> **Work task A**:
In the article on how bird beaks evolved, given below, list the changes that the first paragraph says the DNA transformation of ground-running dinosaurs brought about.
> **Work task B**:
Rewrite the paragraph beginning "When birds evolved beaks" from the article on how bird beaks evolved, given below, as a short bulleted list that keeps its main facts.
-- Extract provided follows --
We know they evolved from dinosaurs about 150 million years ago, but it remains to be discovered precisely how the DNA of ground-running dinosaurs changed–a transformation that turned arms into wings, produced aerodynamic feathers, and created a beak. It’s possible that some clues to those genetic changes can be found in living birds themselves. By blocking some of the recently evolved steps in the development of bird embryos, we might be able to get birds to grow some dinosaur anatomy.
A team of researchers recently used this approach to understand how dinosaur snouts turned into bird beaks. Beaks are really just insanely extravagant versions of little bones called premaxillae. (You’ve got a pair just behind your front teeth.) The researchers blocked some proteins produced on the face of chicken embryos and found that the chickens failed to make beaks. Instead, their premaxillae became an unfused pair of bones–a lot like you might find in living beakless relatives of birds, such as alligators. Here, a normal chicken skull is on the left, an altered one is in the middle, and an alligator is on the right.
As I write in my column today in the New York Timesin the New York Times, some researchers remain skeptical that these chickens are really developing the beakless heads of their ancestors–that they’ve run evolution in reverse, in effect. More precise experiments on chicken DNA could confirm that this is what indeed happening.
Some people may find this exciting because it could presage the coming of dino-chickens. But no one has any idea of how long it would take to figure out how to reverse the rest of a bird’s body. A chicken with nothing more than a snout, by this measure, is profoundly underwhelming.
But for those who are interested in how evolution actually happened, it’s already very thought-provoking. For example, the scientists picked out two proteins to block specifically to turn beaks into snouts. To their surprise, this procedure simultaneously changed other bones in the skulls of the birds, turning them back to dinosaur-like shapes.
When birds evolved beaks, other parts of their head was also undergoing some evolutionary changes. The palate bones in the roof of their mouth became very thin, serving mainly to transmit forces from muscles at the back of the head to the beak. When the scientists blocked proteins in chicken embryo faces, they changed the palate bones as well as the beak. This figure, which looks up at the palate from underneath, shows what happened:
Scientists have long known that a single gene can have several effects on an animal. This multi-tasking is called pleiotropy. The new experiment hints that the bird beak didn’t evolve simply through a series of little steps, each having a single effect on bird heads. Instead, birds might have taken some bigger evolutionary leaps.
-- Extract provided concluded --
-- Given data follows --
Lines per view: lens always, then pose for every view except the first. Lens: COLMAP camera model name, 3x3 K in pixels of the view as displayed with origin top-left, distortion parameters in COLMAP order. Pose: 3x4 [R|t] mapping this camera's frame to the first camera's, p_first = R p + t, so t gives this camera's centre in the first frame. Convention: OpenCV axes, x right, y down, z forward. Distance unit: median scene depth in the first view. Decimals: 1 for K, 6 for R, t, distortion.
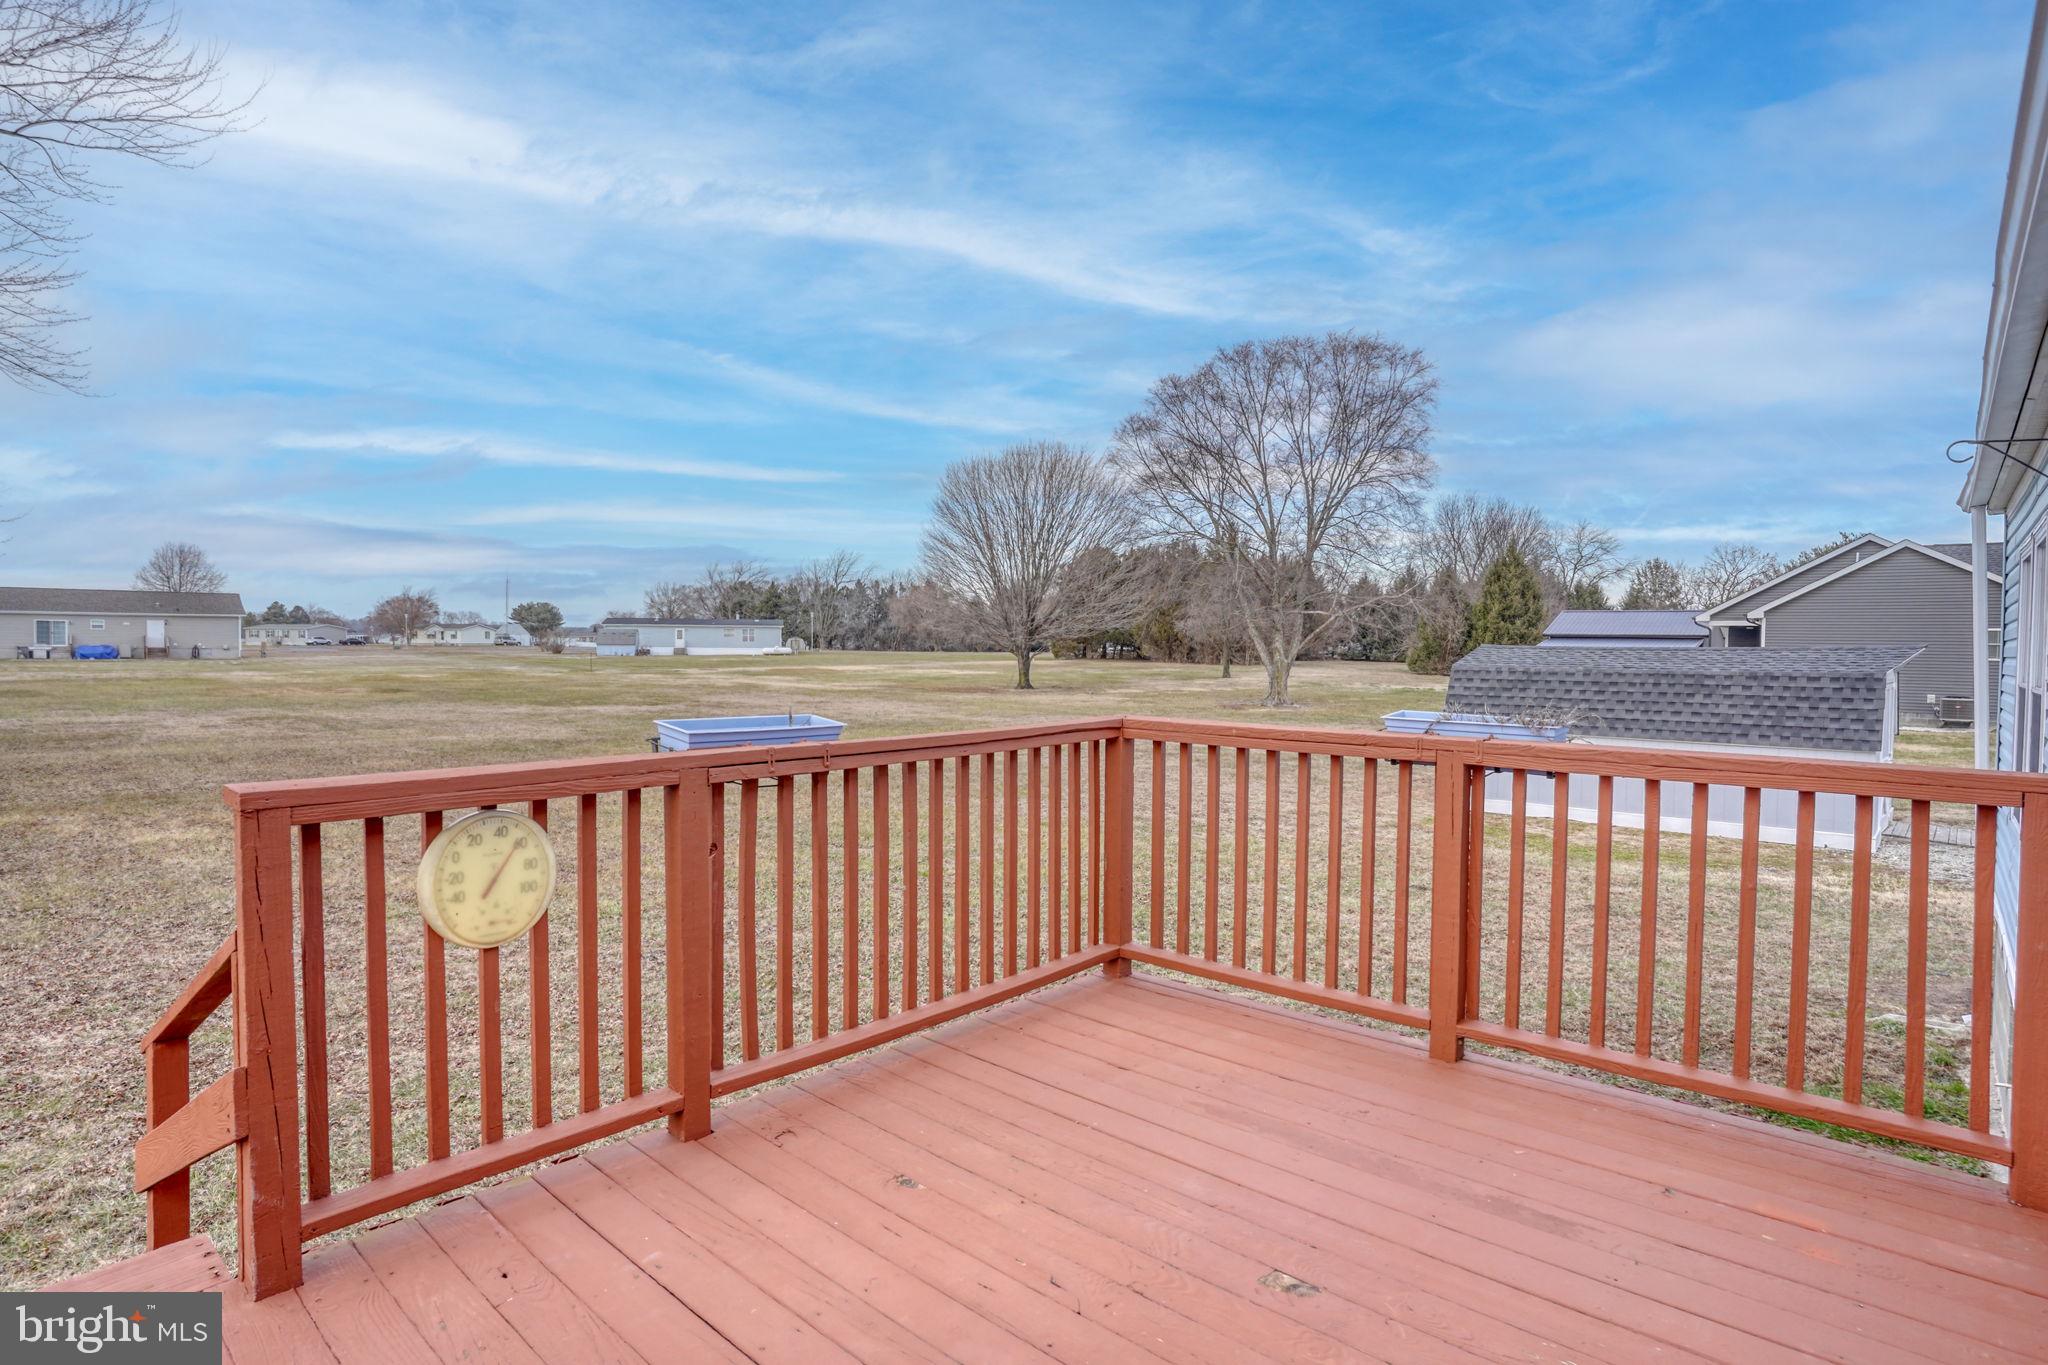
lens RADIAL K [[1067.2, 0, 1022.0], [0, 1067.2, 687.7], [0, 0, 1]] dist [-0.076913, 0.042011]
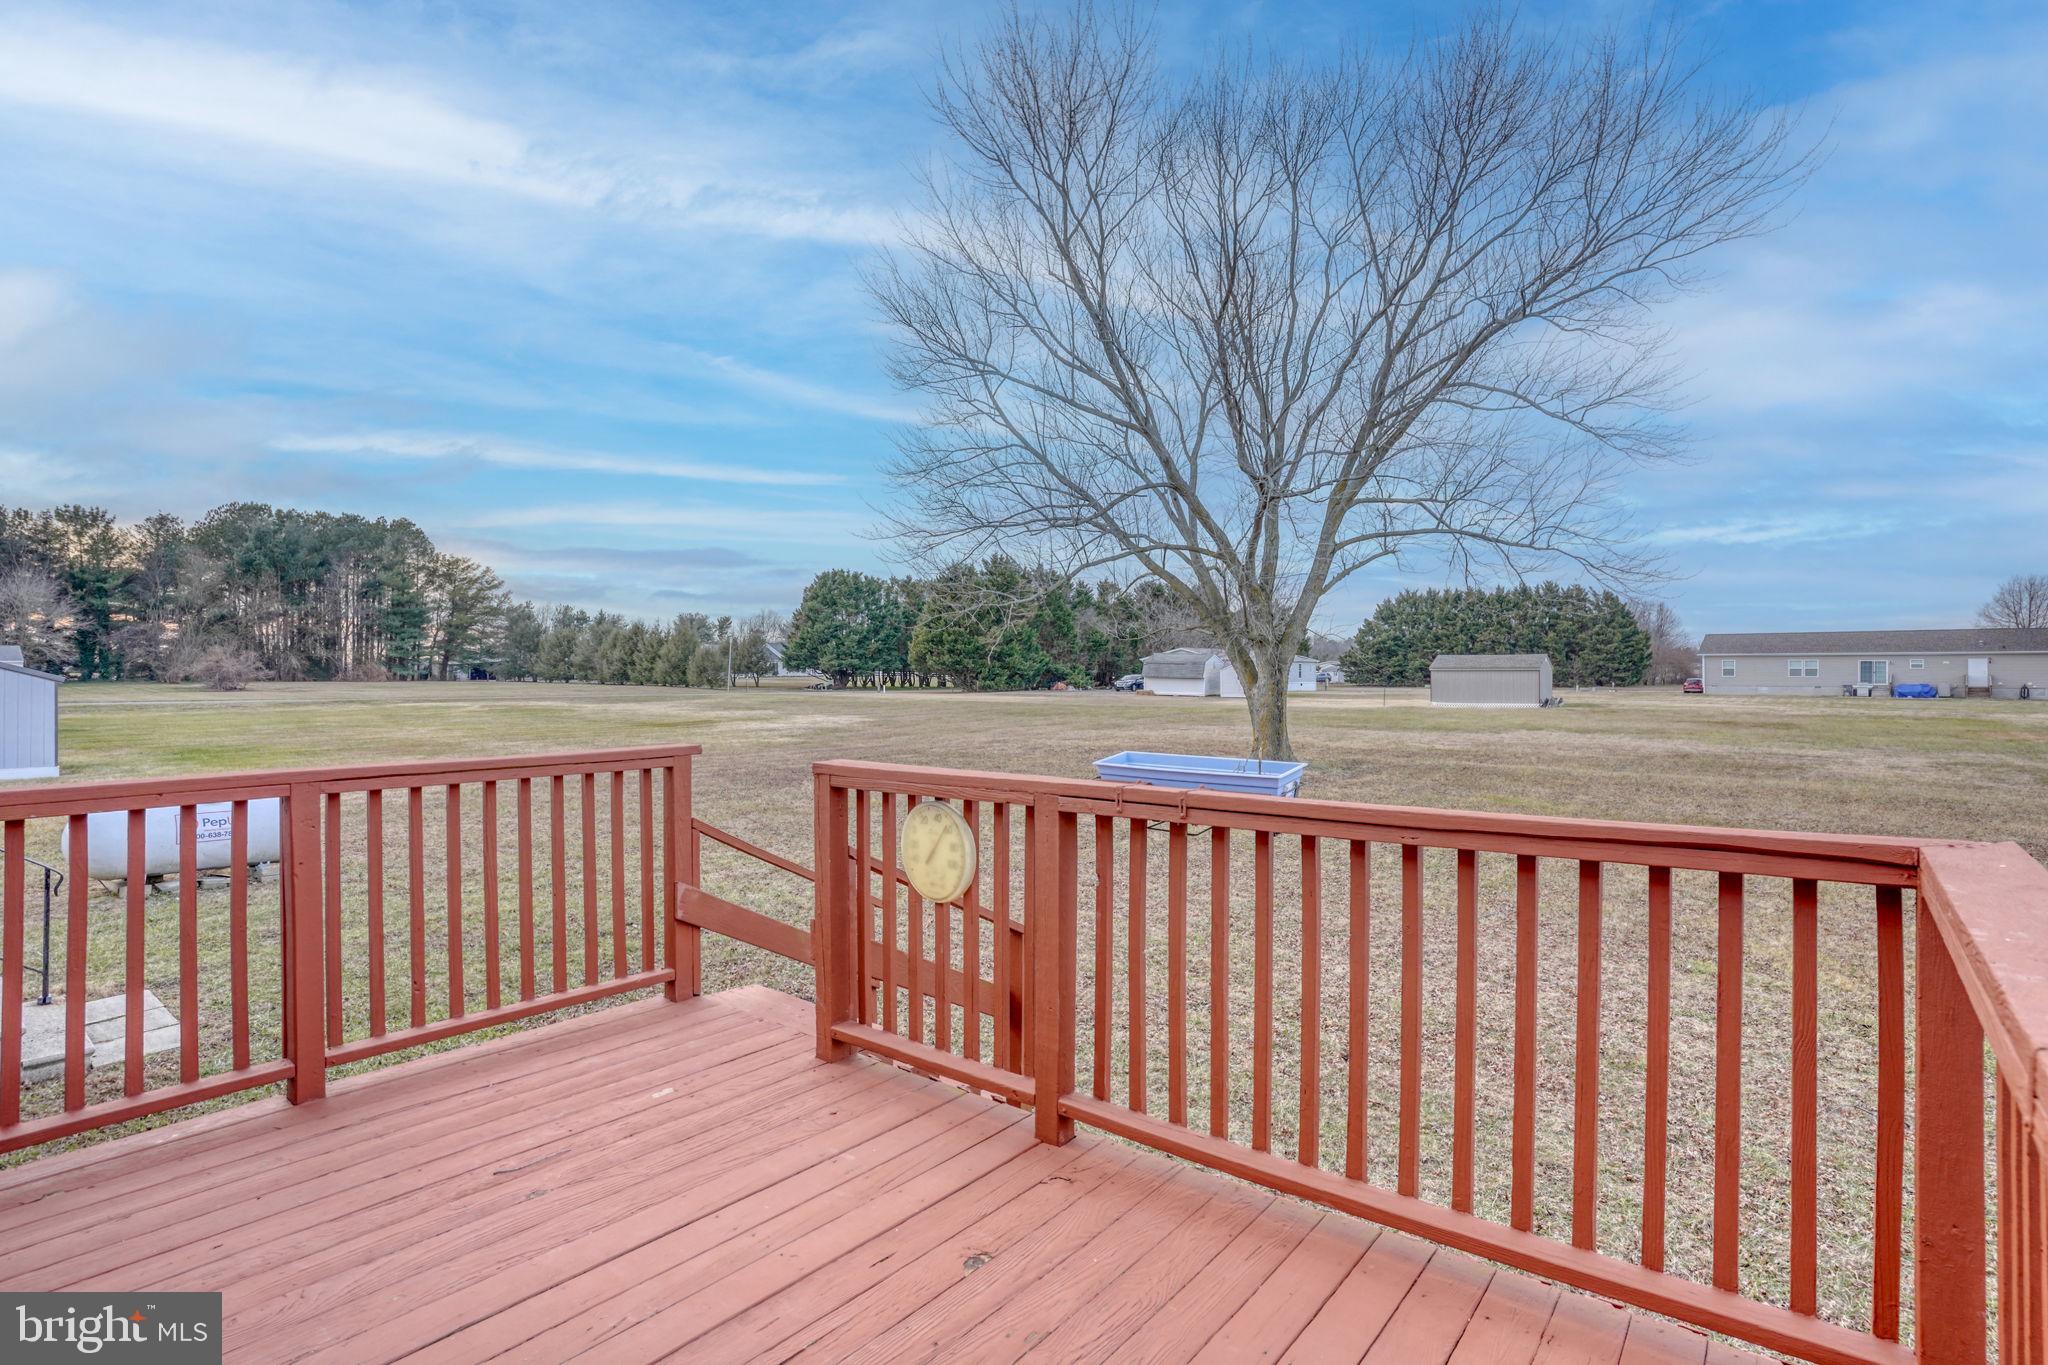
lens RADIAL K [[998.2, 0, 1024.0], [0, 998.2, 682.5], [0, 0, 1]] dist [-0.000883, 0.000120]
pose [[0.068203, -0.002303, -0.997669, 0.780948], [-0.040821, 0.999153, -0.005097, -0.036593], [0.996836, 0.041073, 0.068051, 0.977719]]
-- Given data concluded --
> **Task answer A**:
- Arms were turned into wings.
- Aerodynamic feathers were produced.
- A beak was created.

> **Task answer B**:
- As birds evolved beaks, other parts of their heads also changed.
- The palate bones in the roof of the mouth became very thin.
- These bones mainly transmit forces from muscles at the back of the head to the beak.
- Blocking proteins in the faces of chicken embryos altered both the beak and the palate bones.